Posted onFebruary 04/2019
Finding the perfect space for your business requires a keen sense of location. Where your business is located could easily make or break its name in the market, which is why prime real estate such as storefronts along busy streets or large expanses of land quickly skyrocket in value. For budding entrepreneurs, this can mean entering the race to finding the best terms for a commercial mortgage.
The goal is to maintain low and steady interest rates on your commercial mortgage. This way, your business maintains a healthy cash flow. Find out how you can do that here:
How to Lower Commercial Mortgage Interest Rates: Finding the Best Financing Option
Commercial mortgage terms are contingent on the financing options that you select. Putting down a strategic amount of capital towards acquiring or leasing a commercial property will reduce the number of mortgage payments you will have to make, as well as the interest you are charged.
But how do you know which option is best for you? Here’s a quick guide to the most common options you can choose from and what each means for the financial health of your business:
In the simplest terms, taking out a commercial mortgage can be very similar to a personal loan for a specific purpose. Chances are, you have some portion of the amount necessary and are looking to augment these funds to pay towards a purchase, service or investment. For commercial transactions, lenders generally offer to finance anywhere between 75% to 100% of the value of the property you are looking to acquire. The investment that a particular lender is willing to make depends on the condition of the property and resale value as these parameters indicate an increase in the value of the asset over time, and therefore, profitability.
On the flip side, commercial mortgages that do not finance 100% of the property value require business owners to put up the rest of the cost of acquiring or leasing the property. While this could mean less cash flow to cover immediate expenses or present growth ventures, a lower loan-to-value ratio could lead to lower interest rates and lesser mortgage payments overall in the long run. This also presents an opportunity for increased cash flow as fewer capital expenditures going back to mortgage payments would need to be made.
Propensity for Risk
One of the key factors that determine interest rates of commercial mortgages is your propensity for risk as the borrower. Lenders will want to look at your credit rating and serviceability to ensure that your business venture will provide significant returns that will allow you to make mortgage repayments.
In addition to your financial history, lenders will also want to evaluate your business venture for risk. Factors such as current position in the market, assets, potential for growth and profit are examined to determine if providing your business with a commercial mortgage would benefit both you and the lender. To guarantee approval and maintain favourable interest rates, it’s important to ensure that your business is in good financial health, demonstrating that expected cash flows can support mortgage repayments.
Fixed or Variable Rates
Commercial mortgage rates are either fixed or variable—selecting the best option for your business boils down to the conditions that determine its financial health.

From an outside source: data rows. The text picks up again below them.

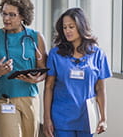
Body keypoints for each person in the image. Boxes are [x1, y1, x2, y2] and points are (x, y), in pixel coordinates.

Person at [0, 0, 47, 137]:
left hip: (29, 97)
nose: (6, 18)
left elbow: (43, 69)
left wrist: (37, 79)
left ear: (23, 16)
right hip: (2, 97)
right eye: (4, 13)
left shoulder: (35, 37)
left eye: (12, 15)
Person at [43, 8, 112, 137]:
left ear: (81, 26)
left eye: (71, 27)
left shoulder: (98, 54)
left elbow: (100, 89)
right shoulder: (55, 54)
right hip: (62, 118)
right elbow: (49, 86)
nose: (67, 31)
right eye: (64, 28)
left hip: (87, 118)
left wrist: (103, 118)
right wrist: (46, 118)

As the term suggests, fixed rates man that the interest rate remains uniform for a certain period until it reverts to a variable rate or is renegotiated. This means that you could be paying the same amount of interest anywhere between two years to the entirety of the amortization period. While a fixed rate protects your business from surges in the market value of the property, this could also mean paying the same interest rates even when the market swings in your favour.
On the other hand, variable rates are determined by banks across Canada, and lenders will then base the interest rate of your mortgage off these figures while taking into account individual merits. Variable interest rates come at a much higher risk, depending on when your commercial mortgage takes into effect with respect to market fluctuations.
Get the Best Commercial Mortgage Interest Rates in Canada
Compared to residential mortgages, interest rates for commercial ones are understandably higher due to the sheer amount of investment that the lender has to make in order to support a budding business venture. The challenge is to recoup these capital expenses by exceeding profit margins.
With constant fluctuations in the market, making enough bank for mortgage repayments and keeping your business afloat in the current economy are more challenging tasks than they sound. On the upside, professional mortgage brokers and trusted lenders make it their mission to help business owners like yourself. At their expert direction, navigating various financing options to iron out the best mortgage terms for the growth of business ventures can be reasonably risk-free.